About the 17OHP Study Sponsors and Partners:
Since 1979, Pediatrix has evolved from a small group practice into a national physician group that specializes in both neonatal and maternal-fetal services. Today, Pediatrix employs more than 630 neonatologists and maternal-fetal physician sub specialists, as well as pediatric sub specialists, advanced practitioners and other clinical professionals.
Pediatrix created the Pediatrix-Obstetrix Center for Research and Education so that in sharing new advances and knowledge among physicians and advanced practitioners, they will have the opportunity to discover, better understand and teach health care practices that improve the lives of mothers, children and their families. In the long term, Pediatrix believes the Center will be recognized as the site of choice for clinical research involving newborns and women with complicated pregnancies. Obstetrix Medical Group, a Pediatrix Medical Group subsidiary, is a national group of maternal-fetal physicians who daily work with and understand the special needs involved when caring for at-risk patients.

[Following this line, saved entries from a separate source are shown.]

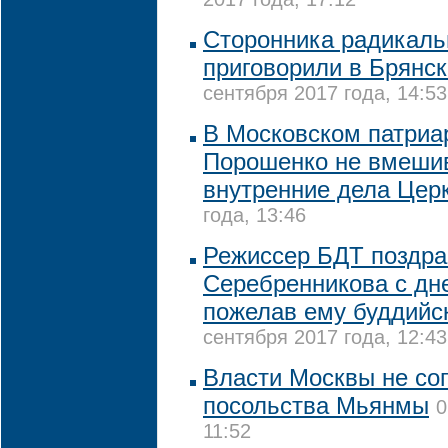
2017 года, 17:12
Cторонника радикаль
приговорили в Брянск
сентября 2017 года, 14:53
В Московском патриа
Порошенко не вмешив
внутренние дела Цер
года, 13:46
Режиссер БДТ поздр
Серебренникова с дн
пожелав ему буддийс
сентября 2017 года, 12:43
Власти Москвы не сог
посольства Мьянмы
0
11:52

Maternal-fetal specialists are obstetricians who receive extensive education and training for the treatment of high-risk expectant mothers and their fetuses. McGuff Pharmaceuticals, Inc. is a US Food and Drug Administration (FDA) registered, ISO9000 certified contract and generic manufacturer of sterile, injectable, pharmaceuticals. McGuff Pharmaceuticals, Inc. is focused on providing small volume, sterile pharmaceutical products to support the physician and hospital markets.

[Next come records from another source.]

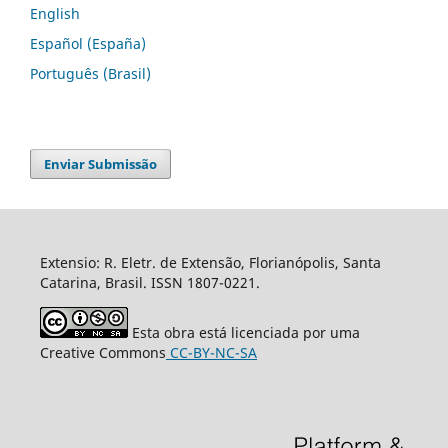
English
Español (España)
Português (Brasil)
Enviar Submissão
Extensio: R. Eletr. de Extensão, Florianópolis, Santa
Catarina, Brasil. ISSN 1807-0221.
Esta obra está licenciada por uma
Creative Commons
CC-BY-NC-SA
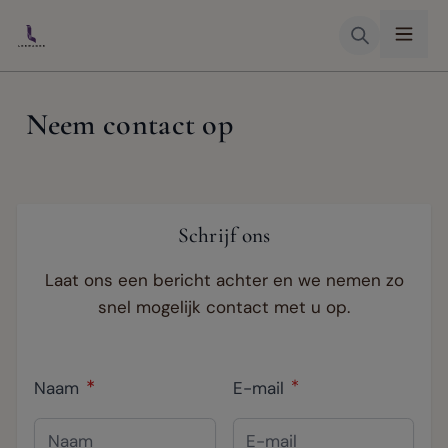
Skip to Content
Neem contact op
Schrijf ons
Laat ons een bericht achter en we nemen zo
snel mogelijk contact met u op.
Naam
E-mail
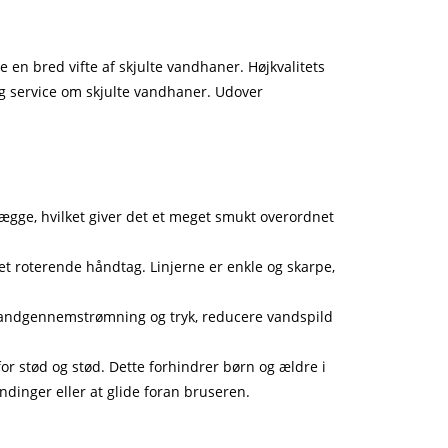
en bred vifte af skjulte vandhaner. Højkvalitets
dig service om skjulte vandhaner. Udover
vægge, hvilket giver det et meget smukt overordnet
 et roterende håndtag. Linjerne er enkle og skarpe,
vandgennemstrømning og tryk, reducere vandspild
or stød og stød. Dette forhindrer børn og ældre i
ndinger eller at glide foran bruseren.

McGuff Pharmaceuticals, Inc. is uniquely organized with advanced production facilities, innovative leadership and a corporate-wide commitment to the highest standards of quality that drives the production of pilot, preclinical, clinical and commercial production of sterile products. Their services include product development assistance, pre-clinical production, IND support and clinical materials production, as well as contract manufacturing services.